Candy consumption is just one avenue of eating sugar that many people don’t think about. Foods and beverages are laden in sugar. Drinking just one soda during the day will contribute 50% of the sugars that are needed to suppress immune system functioning. If you find that you are getting sick more than the average person is during the year and you can’t find any reason why, then sugar might just be the culprit. A 12 ounce can of soda could have 12 teaspoons of sugar in it. Combine that with the large amounts of candy that are consumed and sugar could be poisoning you right now.

How Much Candy Is Going To Be Purchased?

  • The United States candy market is expected to reach $35 billion by 2016.
  • 51% of overall candy consumers purchase seasonal or holiday candy. The average household will spend $44 just to purchase Halloween candy.
  • Americans buy over 120 million pounds of candy for Easter.
  • 90% of Americans say that they will stock up on candy when a holiday draws near.
  • 70% of Americans say that the giving of chocolate is an appropriate way to celebrate a holiday.
  • American men say they’d rather receive chocolates than flowers on Valentine’s Day.
  • More than 16 billion jelly beans are made to celebrate Easter.
  • 25% of the candy industry’s revenues comes from Halloween related sales.
  • 150 million. That’s the number of chocolate Santas that are sold every year.
  • 76% of households serve Hershey’s Kisses at Halloween.
  • The percentage of households that purchase candy so that they can entertain during the holidays: 28%.

3 out of 4 households puts the candy that they purchase in sight at home. This usually means putting the candy into a bowl so that it can be freely grabbed. Although this seems innocent enough, it is a contributing factor to the amount of candy and sugar that is consumed every day.
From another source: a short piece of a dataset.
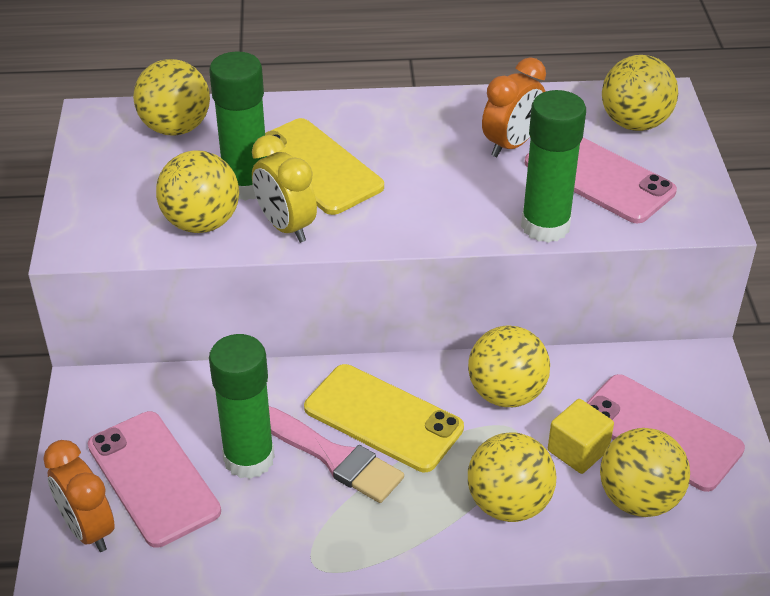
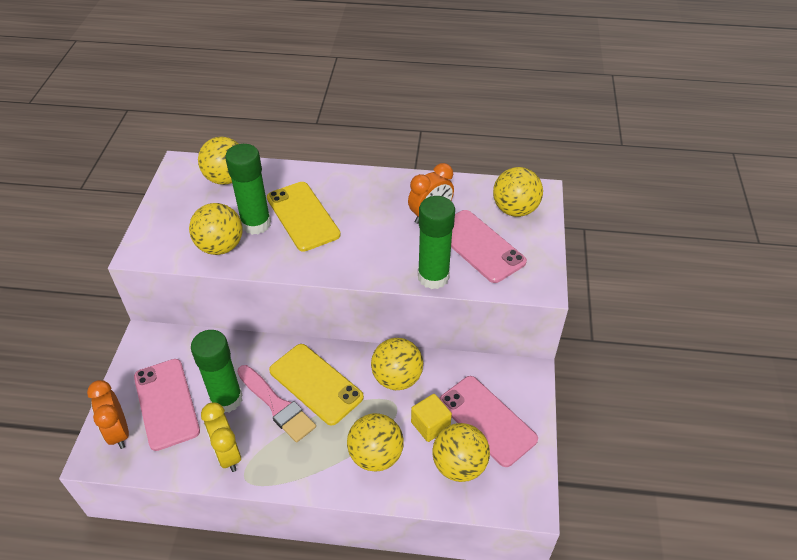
camera: 10 degrees right, 5 degrees up
(286, 227) = (270, 256): yellow clock -> yellow clock (227, 454)

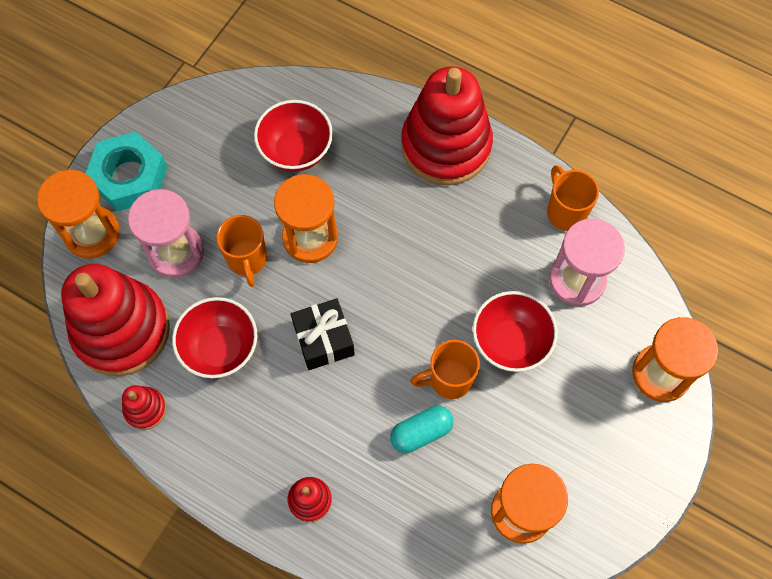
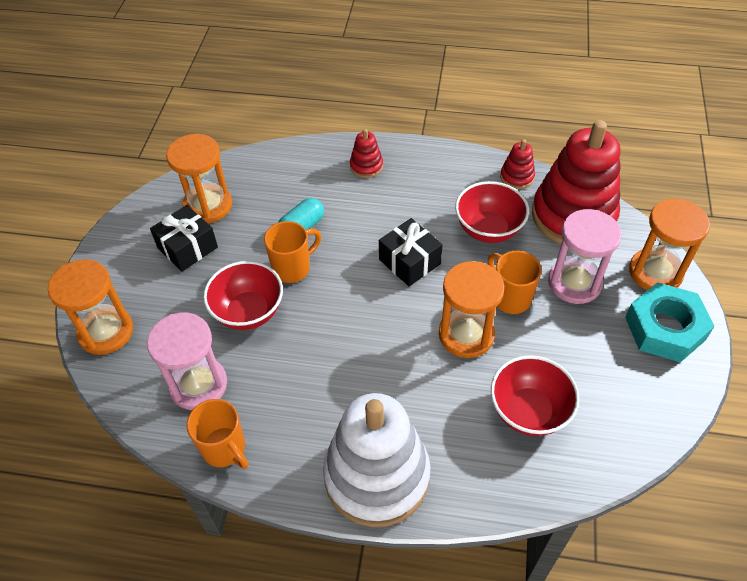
camera: 160 degrees right, 15 degrees down
(446, 146) = (377, 476): red stacking toy -> white stacking toy
(557, 454) = (187, 248): none -> black gift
If something is freely available, then it will be freely eaten. How many times do people think that they’ll eat just one candy? That one candy, every day, can lead to a 3-4 pound weight increase in just 1 month. Is it any wonder why so many people are considered to be overweight today?

Is Candy Something That Should Be Terrifying?

  • The average trick-or-treater is going to receive 11,000 calories worth of candy as a reward for their efforts.
  • Many candies have more than 15 ingredients in them, with many of them being different types of sugars.
  • Many candies contain castoreum as a natural flavor, which is a substance that comes from the excretions of a beaver’s rear end.
  • 10% of the sugar in the average person’s diet comes from candy, but only 2% of the fat calories that are consumed.
  • From a health standpoint, it’s actually better to eat more candy at once than spread it out during the day because the added saliva cancels out the acids that can ruin teeth.
  • Cacao beans contain around 1.2% theobromine by weight, which is poisonous to humans. It’s also why dogs aren’t supposed to eat chocolate products. In humans, the elderly are primarily affected by theobromine poisoning.

Candy by itself shouldn’t be terrifying. Eating it in an uncontrolled manner is what should be terrifying. Some candies, such as a butterscotch disk, only have about 20 calories to them. It is true that over the years candy consumption has been blamed for everything from polio to tooth decay. There are more sugars in juices and sodas. It even used to be advertised as a health product – Tootsie Rolls were once advertised as fatigue beaters. Be smart with candy consumption and it isn’t going to be a bad thing. Eat 11,000 calories of Halloween candy and you just might find some health issues coming your way.